**INSTRUCCIONES**
a: Responde, por favor, estas preguntas a partir del texto proporcionado:
(i) ¿Con qué se mezcla la amargura con que se escribe?
(ii) ¿De quién es La Alegría del Mar, según el texto?
(iii) ¿Qué forma tentaría ahora que el ambiente está literalizado y lleno de poesía?
b: Indica si cada afirmación concuerda con el texto proporcionado y cita las palabras que lo deciden:
(i) Se escribe con odio e ira.
(ii) No se cantarán ditirambos.
(iii) La caída del régimen político fue gloriosa.

Otra vez está la pluma en nuestras manos. Sin odio ni ira. Quizá más bien con un tanto de amargura mezclada en una pequeña dosis de ironía. No tratamos de hacer leña con el árbol caído como hacen quienes a la sombra de todos los regímenes buscan ubicación adecuada para sus instintos presupuestívoros. Ni cantaremos ditirambos ni haremos elegías. Aunque en el ambiente –melificado por la voz cósmica de Berta Singerman– haya importado más discutir si fue mejor la interpretación de Los Caballos de los Conquistadores, de Chocano o La Alegría del Mar, de Sabat Ercasty, antes que la caída espectacular –sin pena ni gloria– de un régimen político, no tenemos intención lírica ni inspiración elegiaca. Si algo tentaría ahora que el ambiente está literalizado y lleno de poesía, sería el epigrama. Sentaría mejor la gracia alada del chiste.

**DATOS APORTADOS**
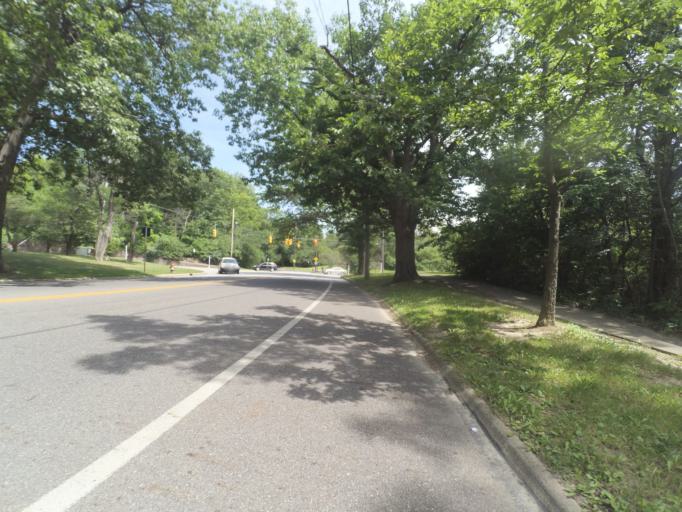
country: US
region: Ohio
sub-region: Cuyahoga County
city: Shaker Heights
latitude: 41.4847
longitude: -81.5658
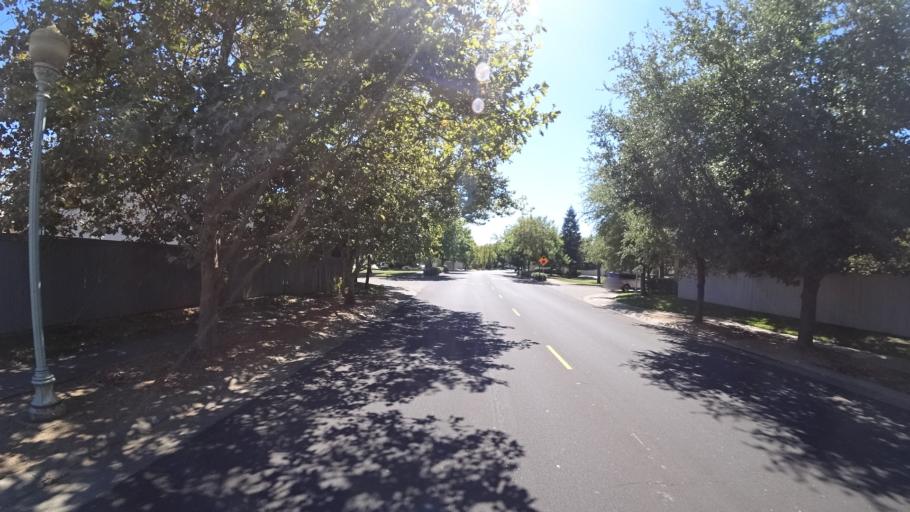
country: US
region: California
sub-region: Sacramento County
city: Laguna
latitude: 38.4199
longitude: -121.4587
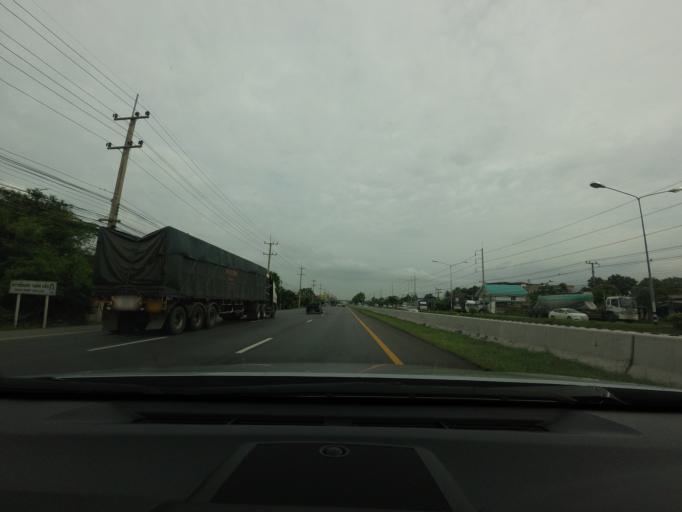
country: TH
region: Phetchaburi
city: Khao Yoi
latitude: 13.2309
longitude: 99.8244
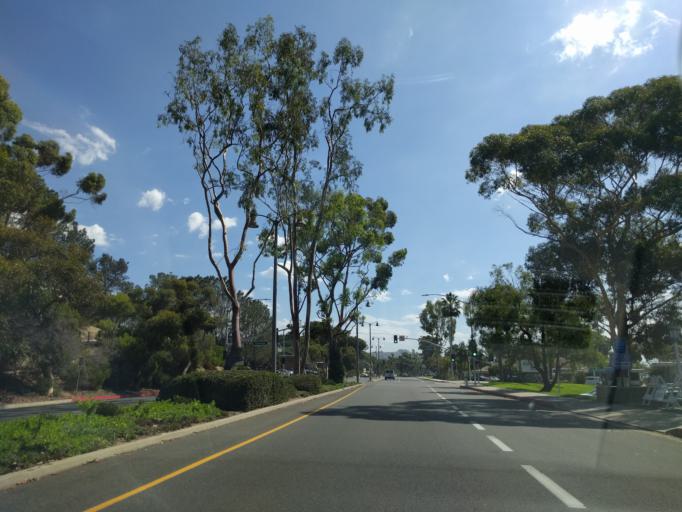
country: US
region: California
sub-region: Orange County
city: Dana Point
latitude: 33.4623
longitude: -117.6966
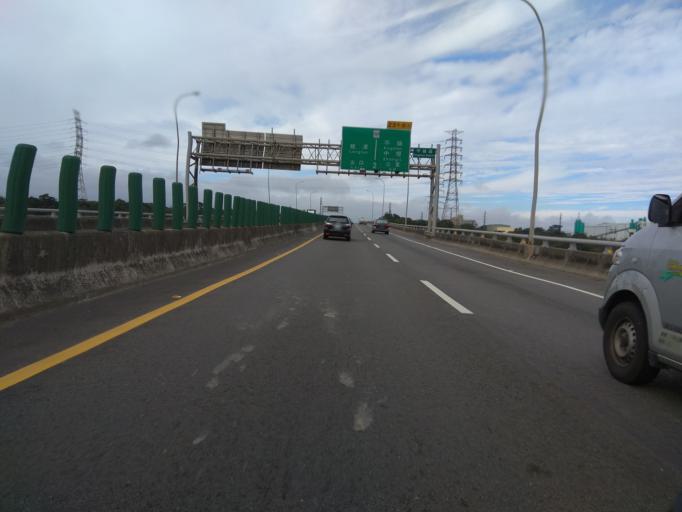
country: TW
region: Taiwan
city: Daxi
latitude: 24.8986
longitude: 121.2554
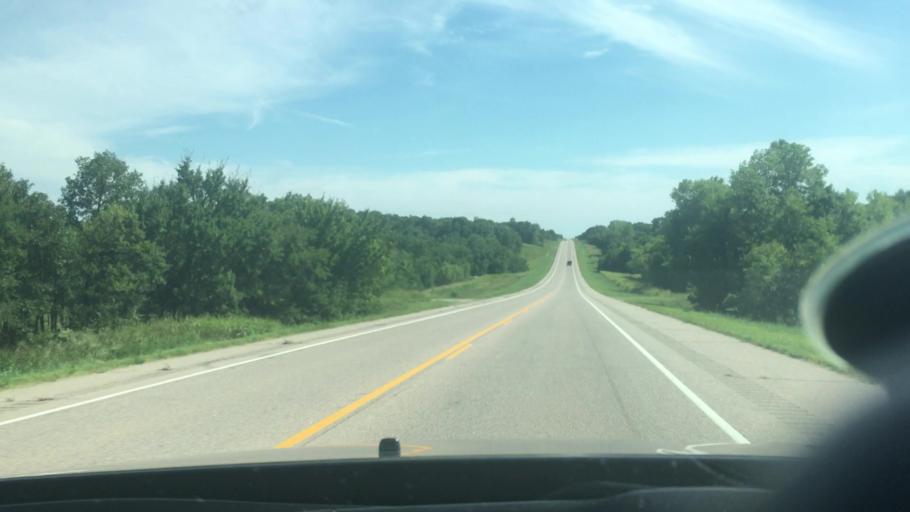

**RESULTADOS**
a:
(i) Con una pequeña dosis de ironía.
(ii) De Sabat Ercasty.
(iii) El epigrama.

b:
(i) No: "Sin odio ni ira."
(ii) Sí: "Ni cantaremos ditirambos ni haremos elegías."
(iii) No: "la caída espectacular –sin pena ni gloria– de un régimen político".